* WHAT TO PRODUCE *
Could you transcribe every record below exactly as written, leaving out any pictures?
▼▼▼
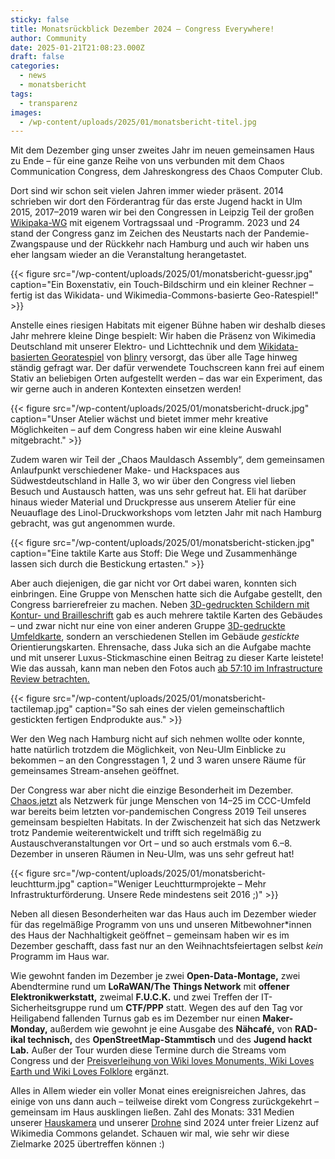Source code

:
 ```yaml
---
sticky: false
title: Monatsrückblick Dezember 2024 – Congress Everywhere!
author: Community
date: 2025-01-21T21:08:23.000Z
draft: false
categories:
  - news
  - monatsbericht
tags:
  - transparenz
images:
  - /wp-content/uploads/2025/01/monatsbericht-titel.jpg
---
```


Mit dem Dezember ging unser zweites Jahr im neuen gemeinsamen Haus zu Ende – für eine ganze Reihe von uns verbunden mit dem Chaos Communication Congress, dem Jahreskongress des Chaos Computer Club.

Dort sind wir schon seit vielen Jahren immer wieder präsent. 2014 schrieben wir dort den Förderantrag für das erste Jugend hackt in Ulm 2015, 2017–2019 waren wir bei den Congressen in Leipzig Teil der großen [Wikipaka-WG](/rebooting) mit eigenem Vortragssaal und -Programm. 2023 und 24 stand der Congress ganz im Zeichen des Neustarts nach der Pandemie-Zwangspause und der Rückkehr nach Hamburg und auch wir haben uns eher langsam wieder an die Veranstaltung herangetastet.

{{< figure src="/wp-content/uploads/2025/01/monatsbericht-guessr.jpg" caption="Ein Boxenstativ, ein Touch-Bildschirm und ein kleiner Rechner – fertig ist das Wikidata- und Wikimedia-Commons-basierte Geo-Ratespiel!" >}}


Anstelle eines riesigen Habitats mit eigener Bühne haben wir deshalb dieses Jahr mehrere kleine Dinge bespielt: Wir haben die Präsenz von Wikimedia Deutschland mit unserer Elektro- und Lichttechnik und dem [Wikidata-basierten Georatespiel](https://guessr.blinry.org/) von [blinry](https://blinry.org/) versorgt, das über alle Tage hinweg ständig gefragt war. Der dafür verwendete Touchscreen kann frei auf einem Stativ an beliebigen Orten aufgestellt werden – das war ein Experiment, das wir gerne auch in anderen Kontexten einsetzen werden!

{{< figure src="/wp-content/uploads/2025/01/monatsbericht-druck.jpg" caption="Unser Atelier wächst und bietet immer mehr kreative Möglichkeiten – auf dem Congress haben wir eine kleine Auswahl mitgebracht." >}}

Zudem waren wir Teil der „Chaos Mauldasch Assembly“, dem gemeinsamen Anlaufpunkt verschiedener Make- und Hackspaces aus Südwestdeutschland in Halle 3, wo wir über den Congress viel lieben Besuch und Austausch hatten, was uns sehr gefreut hat. Eli hat darüber hinaus wieder Material und Druckpresse aus unserem Atelier für eine Neuauflage des Linol-Druckworkshops vom letzten Jahr mit nach Hamburg gebracht, was gut angenommen wurde.

{{< figure src="/wp-content/uploads/2025/01/monatsbericht-sticken.jpg" caption="Eine taktile Karte aus Stoff: Die Wege und Zusammenhänge lassen sich durch die Bestickung ertasten." >}}

Aber auch diejenigen, die gar nicht vor Ort dabei waren, konnten sich einbringen. Eine Gruppe von Menschen hatte sich die Aufgabe gestellt, den Congress barrierefreier zu machen. Neben [3D-gedruckten Schildern mit Kontur- und Brailleschrift](https://tactile.c3w.at/) gab es auch mehrere taktile Karten des Gebäudes – und zwar nicht nur eine von einer anderen Gruppe [3D-gedruckte Umfeldkarte](https://eichhorn.dev/projekte/touchkarteumdencch.html), sondern an verschiedenen Stellen im Gebäude _gestickte_ Orientierungskarten. Ehrensache, dass Juka sich an die Aufgabe machte und mit unserer Luxus-Stickmaschine einen Beitrag zu dieser Karte leistete! Wie das aussah, kann man neben den Fotos auch [ab 57:10 im Infrastructure Review betrachten.](https://media.ccc.de/v/38c3-infrastructure-review#t=3432)

{{< figure src="/wp-content/uploads/2025/01/monatsbericht-tactilemap.jpg" caption="So sah eines der vielen gemeinschaftlich gestickten fertigen Endprodukte aus." >}}

Wer den Weg nach Hamburg nicht auf sich nehmen wollte oder konnte, hatte natürlich trotzdem die Möglichkeit, von Neu-Ulm Einblicke zu bekommen – an den Congresstagen 1, 2 und 3 waren unsere Räume für gemeinsames Stream-ansehen geöffnet.

Der Congress war aber nicht die einzige Besonderheit im Dezember. [Chaos.jetzt](https://chaos.jetzt/) als Netzwerk für junge Menschen von 14–25 im CCC-Umfeld war bereits beim letzten vor-pandemischen Congress 2019 Teil unseres gemeinsam bespielten Habitats. In der Zwischenzeit hat sich das Netzwerk trotz Pandemie weiterentwickelt und trifft sich regelmäßig zu Austauschveranstaltungen vor Ort – und so auch erstmals vom 6.–8. Dezember in unseren Räumen in Neu-Ulm, was uns sehr gefreut hat!

{{< figure src="/wp-content/uploads/2025/01/monatsbericht-leuchtturm.jpg" caption="Weniger Leuchtturmprojekte – Mehr Infrastrukturförderung. Unsere Rede mindestens seit 2016 ;)" >}}

Neben all diesen Besonderheiten war das Haus auch im Dezember wieder für das regelmäßige Programm von uns und unseren Mitbewohner\*innen des Haus der Nachhaltigkeit geöffnet – gemeinsam haben wir es im Dezember geschafft, dass fast nur an den Weihnachtsfeiertagen selbst _kein_ Programm im Haus war.

Wie gewohnt fanden im Dezember je zwei **Open-Data-Montage,** zwei Abendtermine rund um **LoRaWAN/The Things Network** mit **offener Elektronikwerkstatt,** zweimal **F.U.C.K.** und zwei Treffen der IT-Sicherheitsgruppe rund um **CTF/PPP** statt. Wegen des auf den Tag vor Heiligabend fallenden Turnus gab es im Dezember nur einen **Maker-Monday,** außerdem wie gewohnt je eine Ausgabe des **Nähcafé,** von **RAD-ikal technisch,** des **OpenStreetMap-Stammtisch** und des **Jugend hackt Lab.** Außer der Tour wurden diese Termine durch die Streams vom Congress und der [Preisverleihung von Wiki loves Monuments, Wiki Loves Earth und Wiki Loves Folklore](https://www.wikimedia.de/veranstaltungen/gemeinsame-preisverleihung/) ergänzt.

Alles in Allem wieder ein voller Monat eines ereignisreichen Jahres, das einige von uns dann auch – teilweise direkt vom Congress zurückgekehrt – gemeinsam im Haus ausklingen ließen. Zahl des Monats: 331 Medien unserer [Hauskamera](https://commons.wikimedia.org/wiki/Category:Hausfotografie_tempor%C3%A4rhaus_(2024)) und unserer [Drohne](https://commons.wikimedia.org/wiki/Category:Drohnenfotografie_tempor%C3%A4rhaus_(2024)) sind 2024 unter freier Lizenz auf Wikimedia Commons gelandet. Schauen wir mal, wie sehr wir diese Zielmarke 2025 übertreffen können :)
▲▲▲
* ANSWER AREA *
Source code

:
 ```yaml
---
sticky: false
title: Monatsrückblick Dezember 2024 – Congress Everywhere!
author: Community
date: 2025-01-21T21:08:23.000Z
draft: false
categories:
  - news
  - monatsbericht
tags:
  - transparenz
images:
  - /wp-content/uploads/2025/01/monatsbericht-titel.jpg
---
```


Mit dem Dezember ging unser zweites Jahr im neuen gemeinsamen Haus zu Ende – für eine ganze Reihe von uns verbunden mit dem Chaos Communication Congress, dem Jahreskongress des Chaos Computer Club.

Dort sind wir schon seit vielen Jahren immer wieder präsent. 2014 schrieben wir dort den Förderantrag für das erste Jugend hackt in Ulm 2015, 2017–2019 waren wir bei den Congressen in Leipzig Teil der großen [Wikipaka-WG](/rebooting) mit eigenem Vortragssaal und -Programm. 2023 und 24 stand der Congress ganz im Zeichen des Neustarts nach der Pandemie-Zwangspause und der Rückkehr nach Hamburg und auch wir haben uns eher langsam wieder an die Veranstaltung herangetastet.

{{< figure src="/wp-content/uploads/2025/01/monatsbericht-guessr.jpg" caption="Ein Boxenstativ, ein Touch-Bildschirm und ein kleiner Rechner – fertig ist das Wikidata- und Wikimedia-Commons-basierte Geo-Ratespiel!" >}}


Anstelle eines riesigen Habitats mit eigener Bühne haben wir deshalb dieses Jahr mehrere kleine Dinge bespielt: Wir haben die Präsenz von Wikimedia Deutschland mit unserer Elektro- und Lichttechnik und dem [Wikidata-basierten Georatespiel](https://guessr.blinry.org/) von [blinry](https://blinry.org/) versorgt, das über alle Tage hinweg ständig gefragt war. Der dafür verwendete Touchscreen kann frei auf einem Stativ an beliebigen Orten aufgestellt werden – das war ein Experiment, das wir gerne auch in anderen Kontexten einsetzen werden!

{{< figure src="/wp-content/uploads/2025/01/monatsbericht-druck.jpg" caption="Unser Atelier wächst und bietet immer mehr kreative Möglichkeiten – auf dem Congress haben wir eine kleine Auswahl mitgebracht." >}}

Zudem waren wir Teil der „Chaos Mauldasch Assembly“, dem gemeinsamen Anlaufpunkt verschiedener Make- und Hackspaces aus Südwestdeutschland in Halle 3, wo wir über den Congress viel lieben Besuch und Austausch hatten, was uns sehr gefreut hat. Eli hat darüber hinaus wieder Material und Druckpresse aus unserem Atelier für eine Neuauflage des Linol-Druckworkshops vom letzten Jahr mit nach Hamburg gebracht, was gut angenommen wurde.

{{< figure src="/wp-content/uploads/2025/01/monatsbericht-sticken.jpg" caption="Eine taktile Karte aus Stoff: Die Wege und Zusammenhänge lassen sich durch die Bestickung ertasten." >}}

Aber auch diejenigen, die gar nicht vor Ort dabei waren, konnten sich einbringen. Eine Gruppe von Menschen hatte sich die Aufgabe gestellt, den Congress barrierefreier zu machen. Neben [3D-gedruckten Schildern mit Kontur- und Brailleschrift](https://tactile.c3w.at/) gab es auch mehrere taktile Karten des Gebäudes – und zwar nicht nur eine von einer anderen Gruppe [3D-gedruckte Umfeldkarte](https://eichhorn.dev/projekte/touchkarteumdencch.html), sondern an verschiedenen Stellen im Gebäude _gestickte_ Orientierungskarten. Ehrensache, dass Juka sich an die Aufgabe machte und mit unserer Luxus-Stickmaschine einen Beitrag zu dieser Karte leistete! Wie das aussah, kann man neben den Fotos auch [ab 57:10 im Infrastructure Review betrachten.](https://media.ccc.de/v/38c3-infrastructure-review#t=3432)

{{< figure src="/wp-content/uploads/2025/01/monatsbericht-tactilemap.jpg" caption="So sah eines der vielen gemeinschaftlich gestickten fertigen Endprodukte aus." >}}

Wer den Weg nach Hamburg nicht auf sich nehmen wollte oder konnte, hatte natürlich trotzdem die Möglichkeit, von Neu-Ulm Einblicke zu bekommen – an den Congresstagen 1, 2 und 3 waren unsere Räume für gemeinsames Stream-ansehen geöffnet.

Der Congress war aber nicht die einzige Besonderheit im Dezember. [Chaos.jetzt](https://chaos.jetzt/) als Netzwerk für junge Menschen von 14–25 im CCC-Umfeld war bereits beim letzten vor-pandemischen Congress 2019 Teil unseres gemeinsam bespielten Habitats. In der Zwischenzeit hat sich das Netzwerk trotz Pandemie weiterentwickelt und trifft sich regelmäßig zu Austauschveranstaltungen vor Ort – und so auch erstmals vom 6.–8. Dezember in unseren Räumen in Neu-Ulm, was uns sehr gefreut hat!

{{< figure src="/wp-content/uploads/2025/01/monatsbericht-leuchtturm.jpg" caption="Weniger Leuchtturmprojekte – Mehr Infrastrukturförderung. Unsere Rede mindestens seit 2016 ;)" >}}

Neben all diesen Besonderheiten war das Haus auch im Dezember wieder für das regelmäßige Programm von uns und unseren Mitbewohner\*innen des Haus der Nachhaltigkeit geöffnet – gemeinsam haben wir es im Dezember geschafft, dass fast nur an den Weihnachtsfeiertagen selbst _kein_ Programm im Haus war.

Wie gewohnt fanden im Dezember je zwei **Open-Data-Montage,** zwei Abendtermine rund um **LoRaWAN/The Things Network** mit **offener Elektronikwerkstatt,** zweimal **F.U.C.K.** und zwei Treffen der IT-Sicherheitsgruppe rund um **CTF/PPP** statt. Wegen des auf den Tag vor Heiligabend fallenden Turnus gab es im Dezember nur einen **Maker-Monday,** außerdem wie gewohnt je eine Ausgabe des **Nähcafé,** von **RAD-ikal technisch,** des **OpenStreetMap-Stammtisch** und des **Jugend hackt Lab.** Außer der Tour wurden diese Termine durch die Streams vom Congress und der [Preisverleihung von Wiki loves Monuments, Wiki Loves Earth und Wiki Loves Folklore](https://www.wikimedia.de/veranstaltungen/gemeinsame-preisverleihung/) ergänzt.

Alles in Allem wieder ein voller Monat eines ereignisreichen Jahres, das einige von uns dann auch – teilweise direkt vom Congress zurückgekehrt – gemeinsam im Haus ausklingen ließen. Zahl des Monats: 331 Medien unserer [Hauskamera](https://commons.wikimedia.org/wiki/Category:Hausfotografie_tempor%C3%A4rhaus_(2024)) und unserer [Drohne](https://commons.wikimedia.org/wiki/Category:Drohnenfotografie_tempor%C3%A4rhaus_(2024)) sind 2024 unter freier Lizenz auf Wikimedia Commons gelandet. Schauen wir mal, wie sehr wir diese Zielmarke 2025 übertreffen können :)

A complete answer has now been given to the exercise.